▶ Selected text
• • • • • • •
Architecting Multi-Tenant SaaS Application

Naresh Waswani
6 min readAug 9, 2020

Software as a Service (referred as SaaS here after) is a software distribution method where Tenant (Organization) can access software application over the Internet using a browser. The application is centrally hosted, managed and upgraded with new features automatically by the SaaS provider.

Depending on the Business model, SaaS provider can float different pricing models for the end users. Some of the typical pricing models are —

  1. Pay per user/month or year, inclusive of all application features
  2. Basic features free; pay for add-on features per user/month or year
  3. Pay per user/month or year based on selected package (set of features) — Basic, Silver, Gold, Platinum, etc. (some of the standard packaging terms)
  4. And many more…

Architecting a SaaS application, especially Multi-Tenant, needs some serious thinking around specific areas. This blog post covers some of the key areas which every Solution Architect should take care of when working on Multi-Tenant SaaS application. These areas will have an impact on the overall Application Architecture, Time to Market and Operational Overhead. Let’s dive in —

Area 1 — Tenant Data Partitioning

This is by far the most important area in Multi-Tenant application. How would you handle data of different Tenants? There is different partitioning strategy available to handle this and selection of the strategy is driven by the scalability, data isolation, performance, operational aspects and compliance requirements. Let’s look at the strategies —

Database Per Tenant — In this strategy, every Tenant has its own dedicated Database

Pros

  1. This strategy ensures highest level of data isolation and safety as data of each tenant is stored on a different Database server.
• • • • • • •
▶ Record extracts
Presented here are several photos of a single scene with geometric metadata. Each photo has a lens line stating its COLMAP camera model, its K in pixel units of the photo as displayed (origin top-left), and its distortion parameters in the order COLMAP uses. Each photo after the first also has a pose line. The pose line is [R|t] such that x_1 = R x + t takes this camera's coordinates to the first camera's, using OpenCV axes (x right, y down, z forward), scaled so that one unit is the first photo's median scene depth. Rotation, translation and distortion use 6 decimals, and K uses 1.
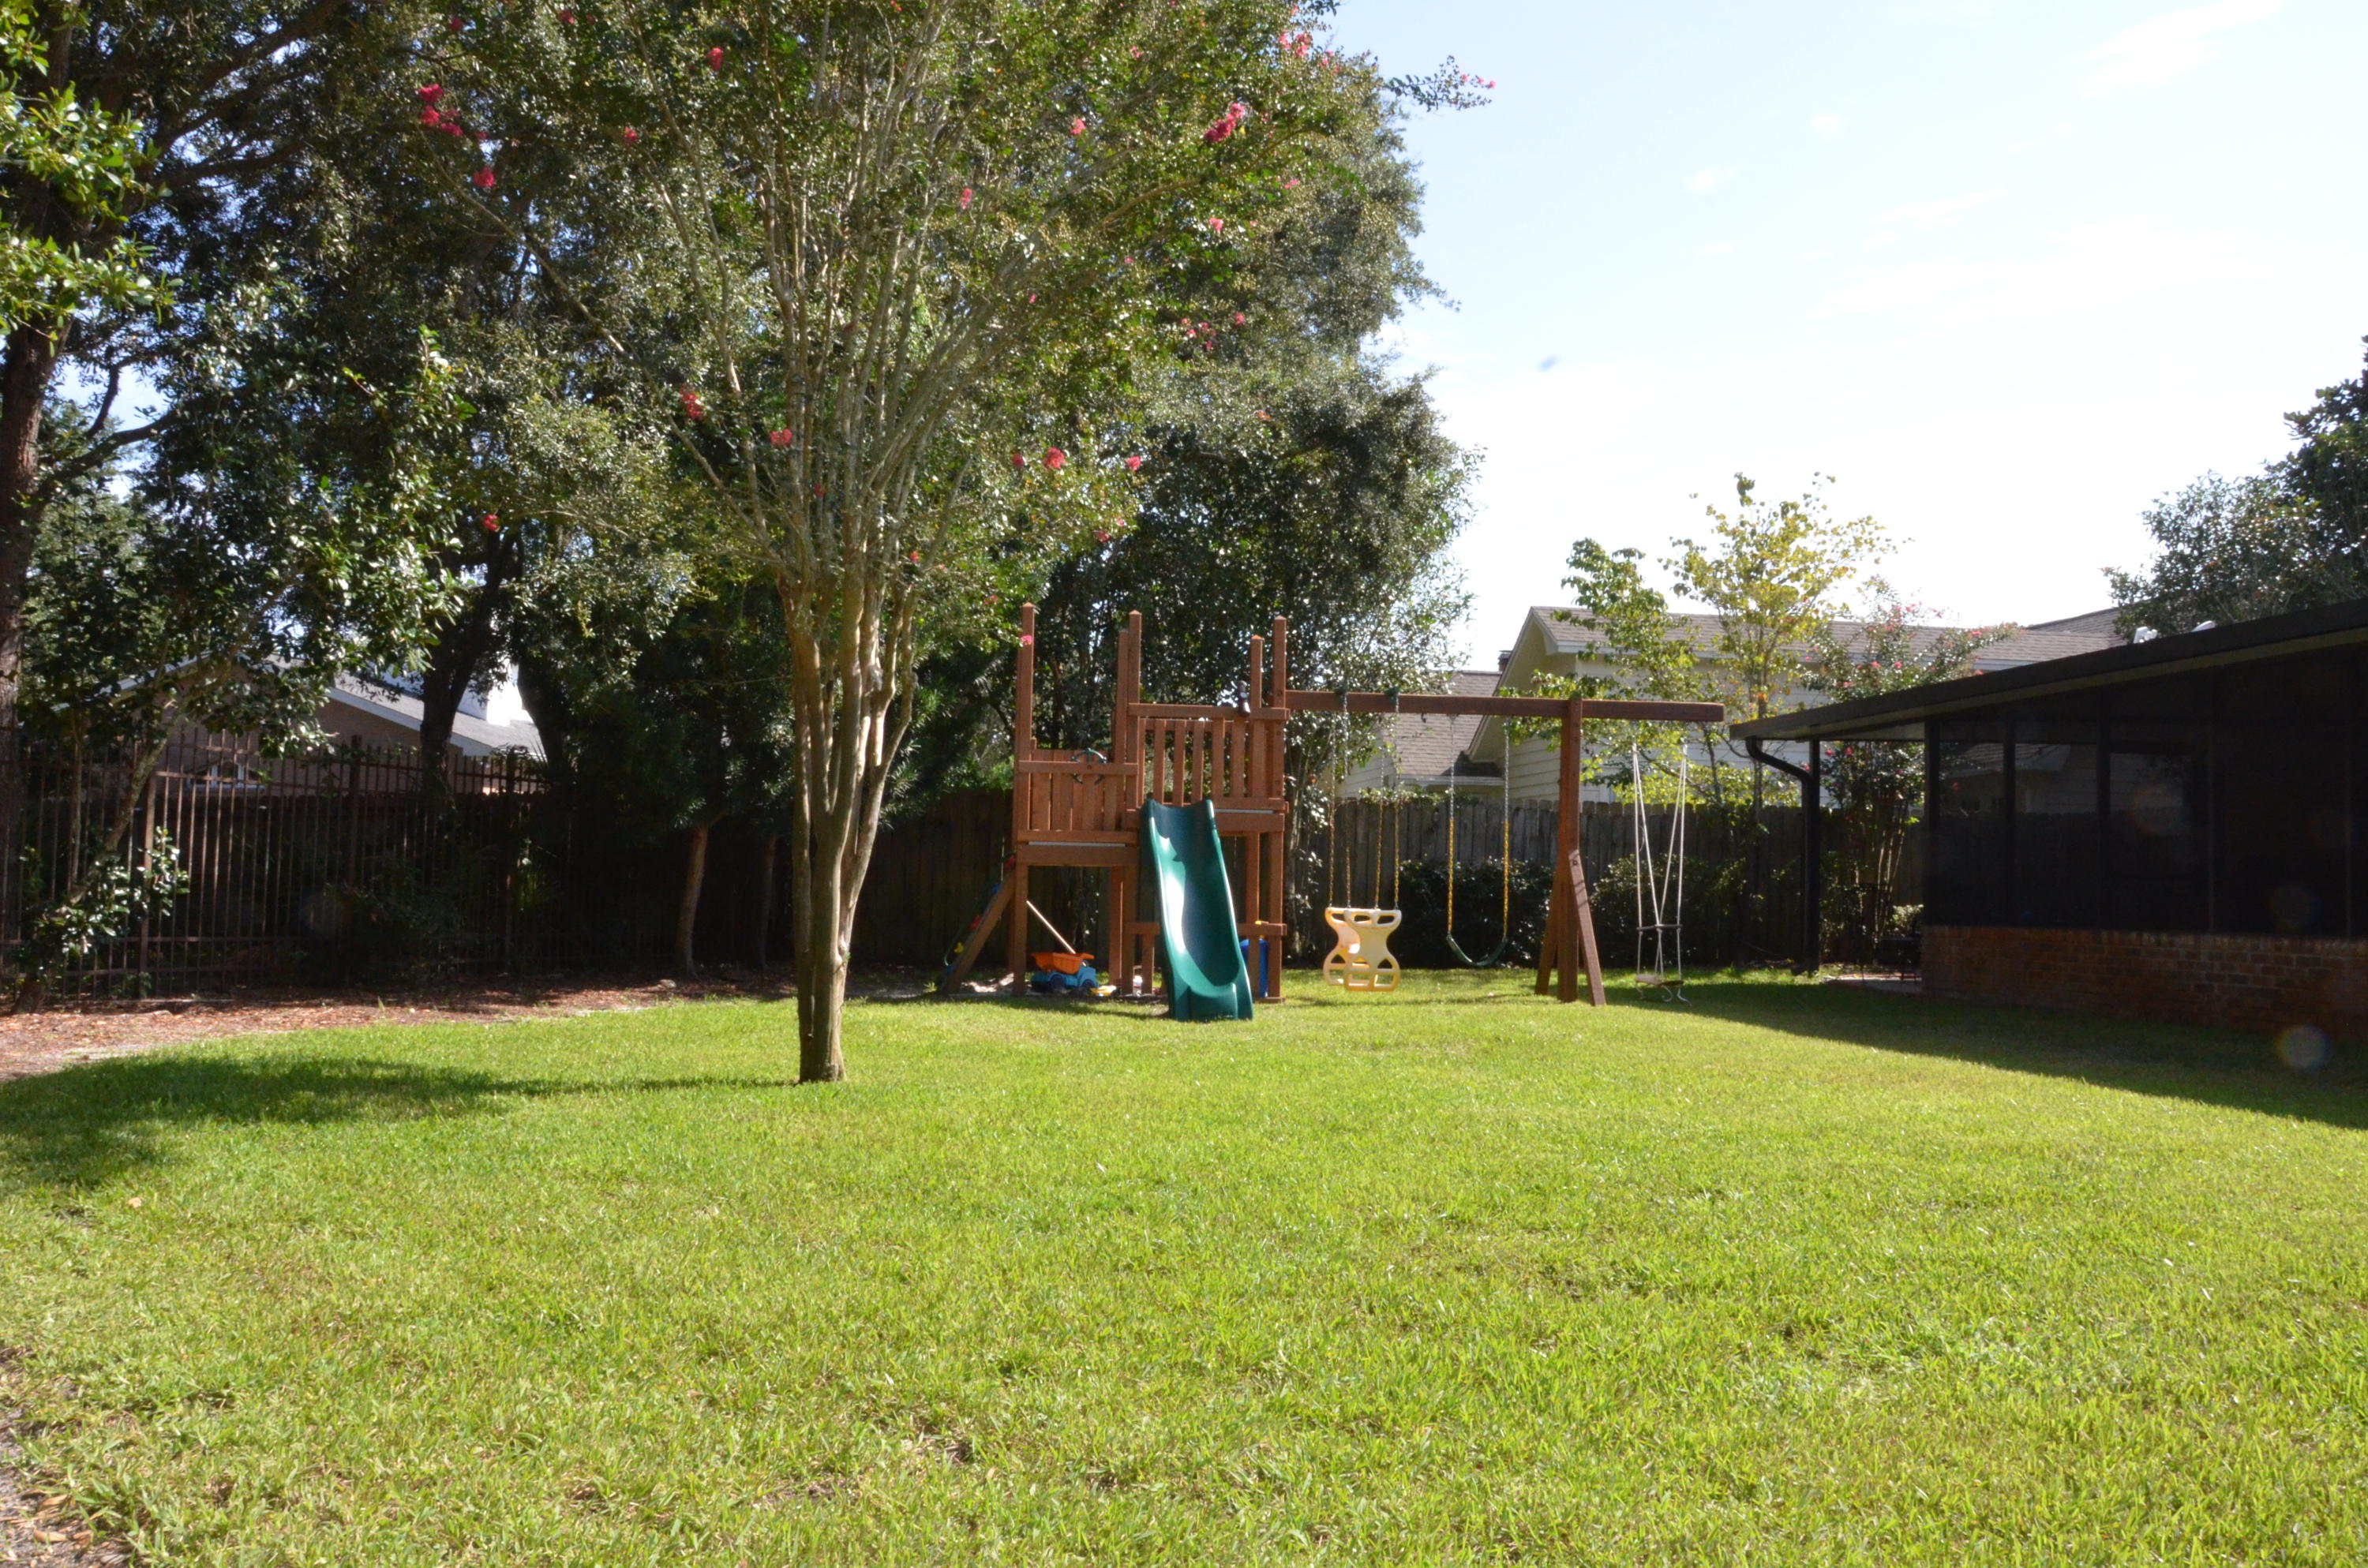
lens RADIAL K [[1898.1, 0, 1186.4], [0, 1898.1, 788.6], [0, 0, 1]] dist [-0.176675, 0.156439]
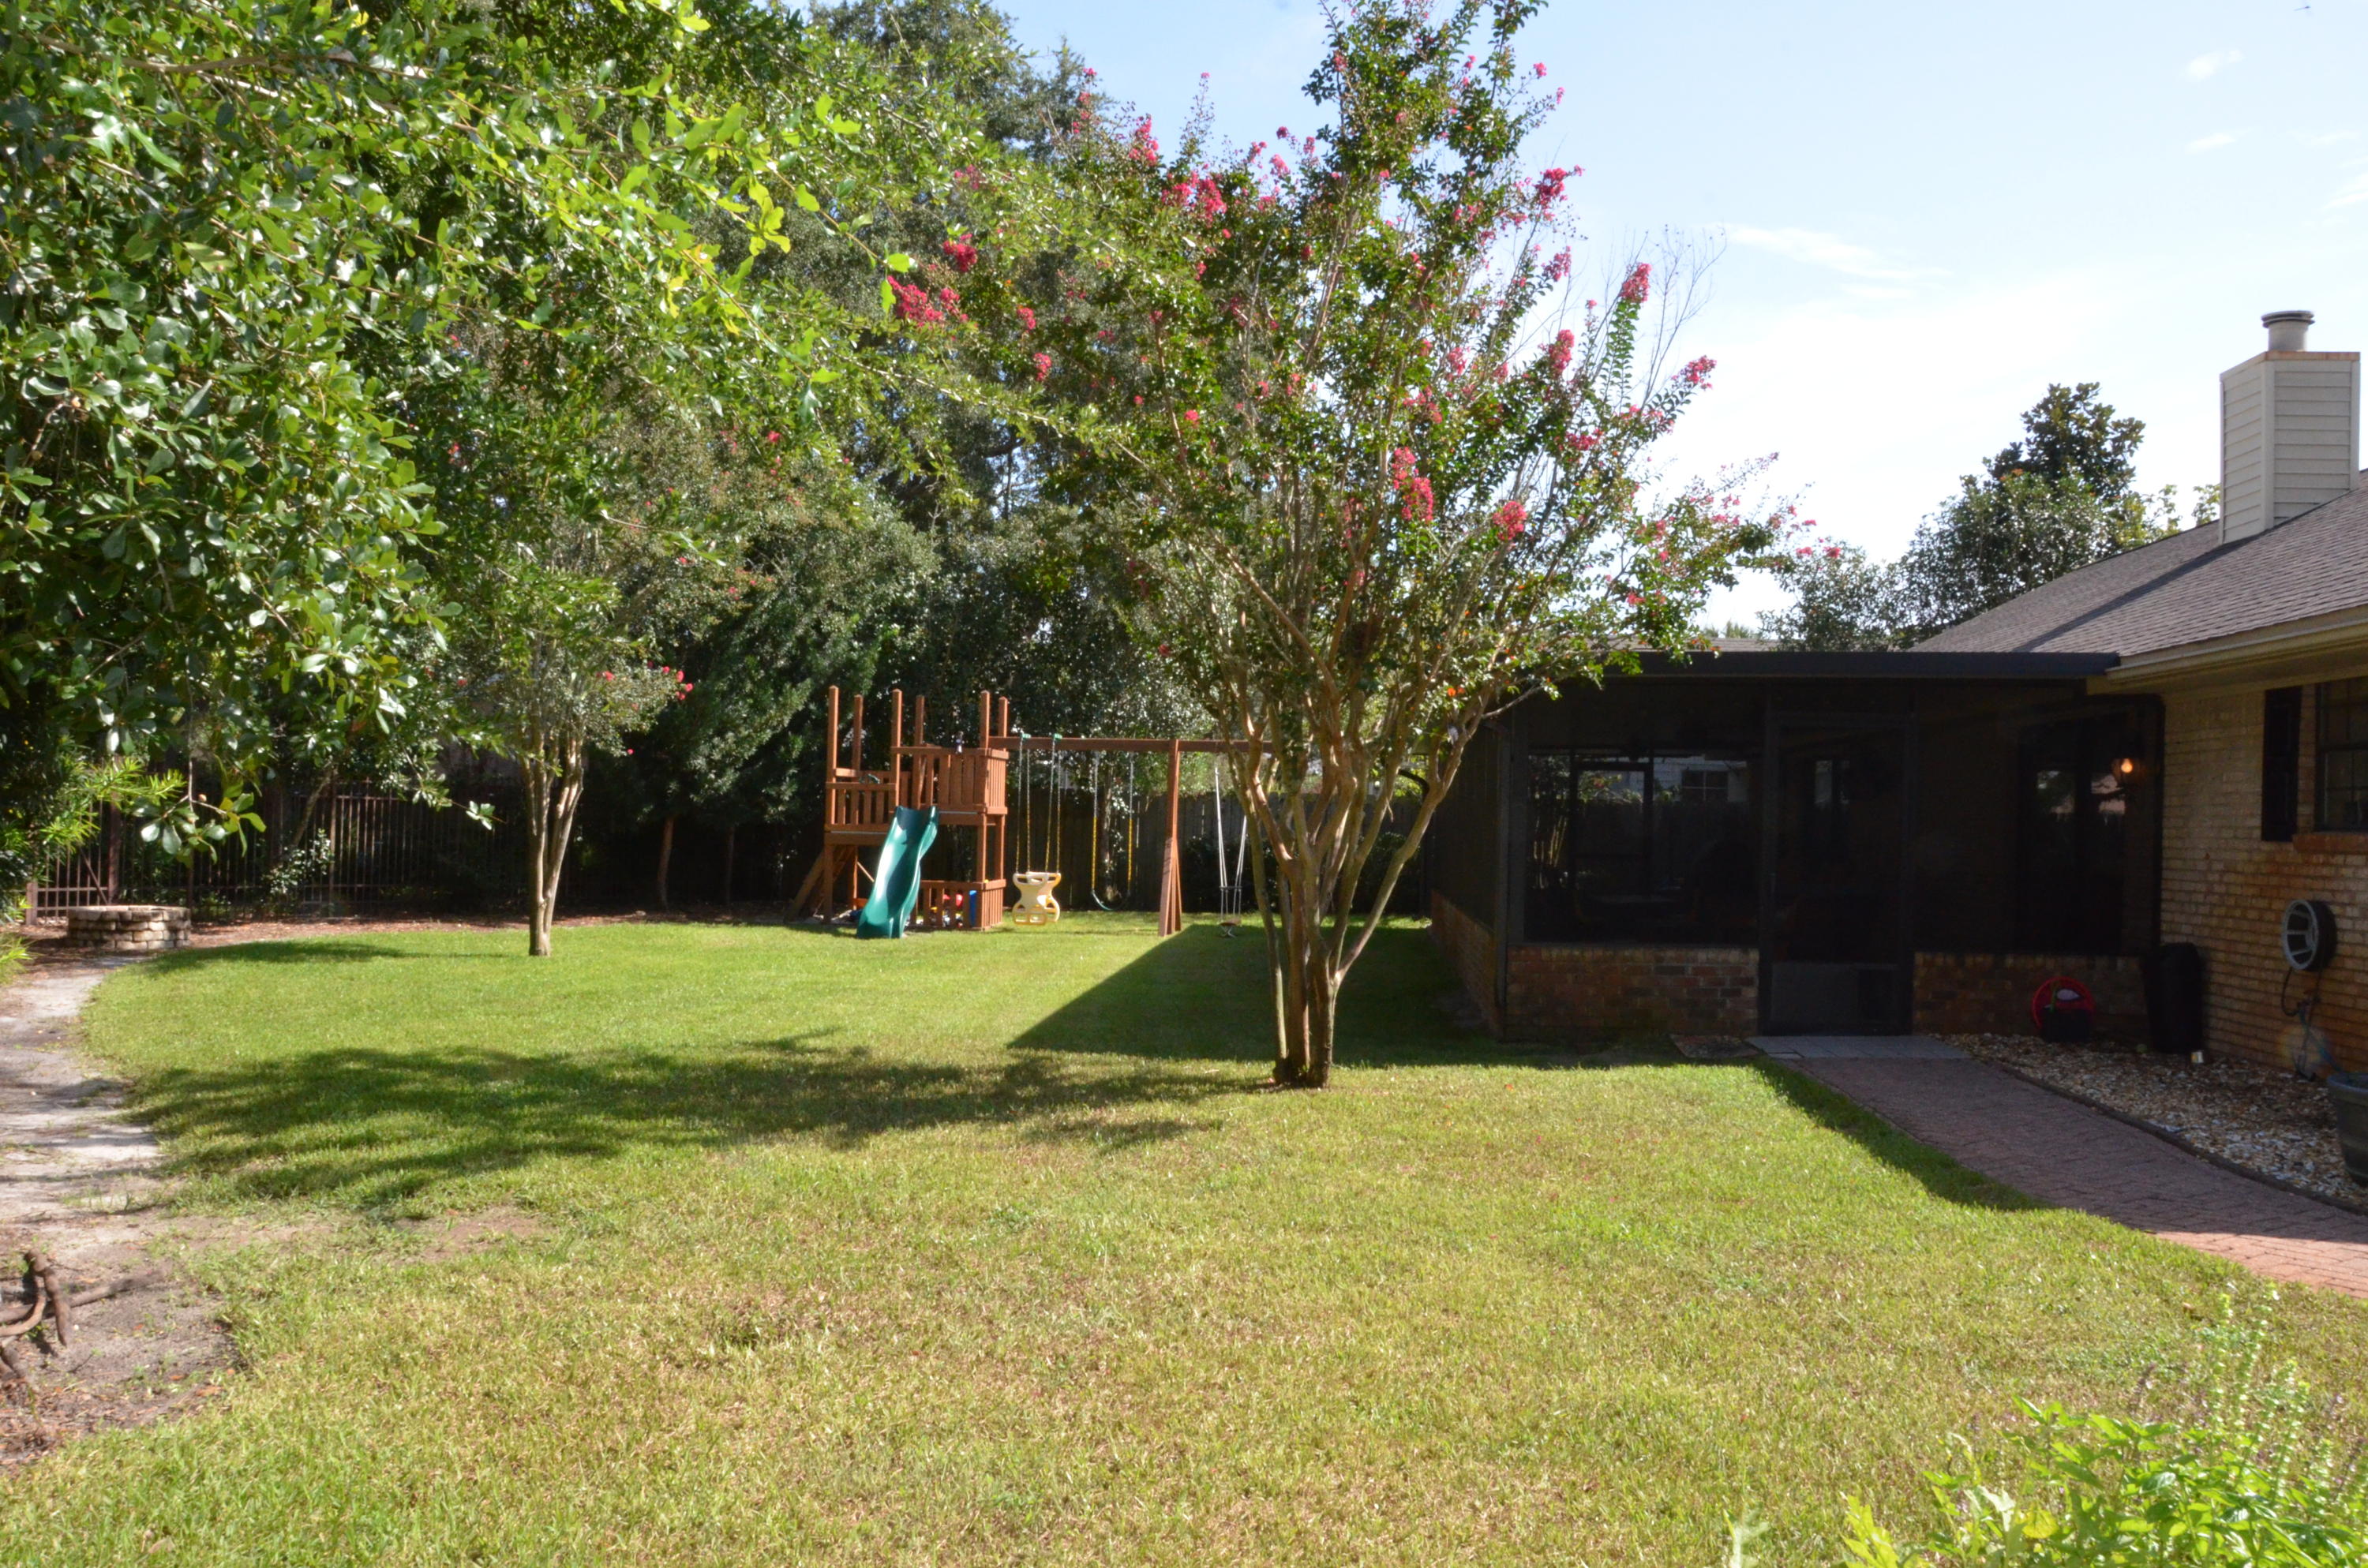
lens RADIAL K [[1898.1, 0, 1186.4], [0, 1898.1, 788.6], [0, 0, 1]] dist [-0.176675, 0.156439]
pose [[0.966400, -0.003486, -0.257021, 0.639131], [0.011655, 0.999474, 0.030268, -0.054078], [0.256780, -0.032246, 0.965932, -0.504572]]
• • • • • • •
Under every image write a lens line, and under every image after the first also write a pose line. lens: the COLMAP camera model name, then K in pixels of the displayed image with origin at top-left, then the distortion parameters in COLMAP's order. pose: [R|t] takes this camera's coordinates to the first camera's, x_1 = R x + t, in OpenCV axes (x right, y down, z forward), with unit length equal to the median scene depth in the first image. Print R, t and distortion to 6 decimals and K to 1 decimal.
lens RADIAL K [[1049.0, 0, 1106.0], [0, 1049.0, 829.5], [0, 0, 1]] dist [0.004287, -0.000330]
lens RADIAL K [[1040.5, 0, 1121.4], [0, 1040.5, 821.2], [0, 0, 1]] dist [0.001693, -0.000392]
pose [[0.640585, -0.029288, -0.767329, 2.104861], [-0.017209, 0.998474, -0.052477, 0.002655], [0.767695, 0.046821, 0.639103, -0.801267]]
• • • • • • •
▶ Activities
**A.** Say whether each statement agrees with the post on architecting multi-tenant SaaS applications. Give yes or no for each, with the deciding words of the post quoted.
(i) The SaaS provider hosts the application centrally and adds new features to it automatically.
(ii) The post treats tenant data partitioning as a minor concern.
(iii) Under the Database Per Tenant strategy, several tenants share one database.
**B.** According to the multi-tenant SaaS post, why does the Database Per Tenant strategy give the highest level of data isolation and safety?
**C.** Extend the post on architecting multi-tenant SaaS applications, picking up right after its last sentence.

▶ Written responses
**A.**
(i) Yes: "The application is centrally hosted, managed and upgraded with new features automatically by the SaaS provider."
(ii) No: "This is by far the most important area in Multi-Tenant application."
(iii) No: "every Tenant has its own dedicated Database"

**B.** It gives the highest level of data isolation and safety because each tenant's data is stored on a different database server.

**C.**
  2. Database operational aspects can be customized based on the Tenant need. Database backup timings, how long to keep back-up, data purging strategy are some of the tasks which can be customized based on Tenant’s requirement.
  3. Restoration of data is also straightforward should there be a need to restore from the back-up.
  4. From security perspective, if there is a need to encrypt data at rest while storing data in the Database, it can be achieved depending on Tenant’s requirement. If Tenant wants to provide its own encryption key, it can be configured as well.
  5. Database query performance is dependent on Tenant data and is not affected by other Tenant’s data. It can further be tuned should there be a need.
  6. Vertical scale should be easy until you hit the ceiling and want to explore other scaling options like Database Shard, etc.

Cons

  1. Cost (just one word is enough 🙂). Yes, you have to pay per Database now.
  2. Poor resource utilization. When on-boarding a new Tenant, provisioning of Database with right sizing is a tough call. You would always want to provision a bit higher configuration machine — as you don’t know the usage pattern yet. Off course, this can be guesstimated based on traffic pattern of other Tenants.
  3. Database infrastructure needs to be managed — additional responsibility for the Ops team.
  4. Database schema management gets complicated. For every new application release which has a Database schema change, the schema needs to be updated in all the Databases. Assuming hundreds of tenants, you have no option but to automate Schema upgrade, monitor the progress and handle the failures. This looks easy but let me tell you, this has taken systems down if not implemented properly.
  5. The Application architecture gets a bit complicated as for every Database transaction, the 1st thing to be identified is Tenant’s Database. So, there is a lookup process. The lookup operation can be optimized and cached for faster execution.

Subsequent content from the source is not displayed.